WRITTEN TASK
Without the images, repeat every line of the listing verbatim.

____ DATA EXTRACT

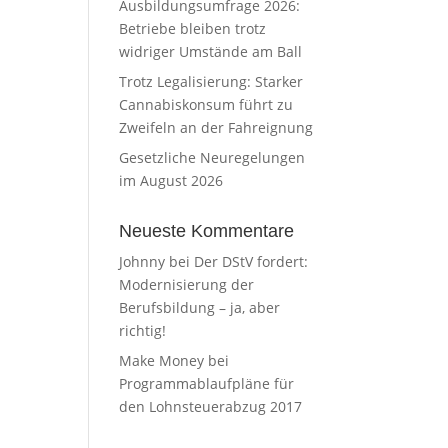
Ausbildungsumfrage 2026:
Betriebe bleiben trotz
widriger Umstände am Ball
Trotz Legalisierung: Starker
Cannabiskonsum führt zu
Zweifeln an der Fahreignung
Gesetzliche Neuregelungen
im August 2026
Neueste Kommentare
Johnny
bei
Der DStV fordert:
Modernisierung der
Berufsbildung – ja, aber
richtig!
Make Money
bei
Programmablaufpläne für
den Lohnsteuerabzug 2017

________

FINAL ANSWER
Ausbildungsumfrage 2026:
Betriebe bleiben trotz
widriger Umstände am Ball
Trotz Legalisierung: Starker
Cannabiskonsum führt zu
Zweifeln an der Fahreignung
Gesetzliche Neuregelungen
im August 2026
Neueste Kommentare
Johnny
bei
Der DStV fordert:
Modernisierung der
Berufsbildung – ja, aber
richtig!
Make Money
bei
Programmablaufpläne für
den Lohnsteuerabzug 2017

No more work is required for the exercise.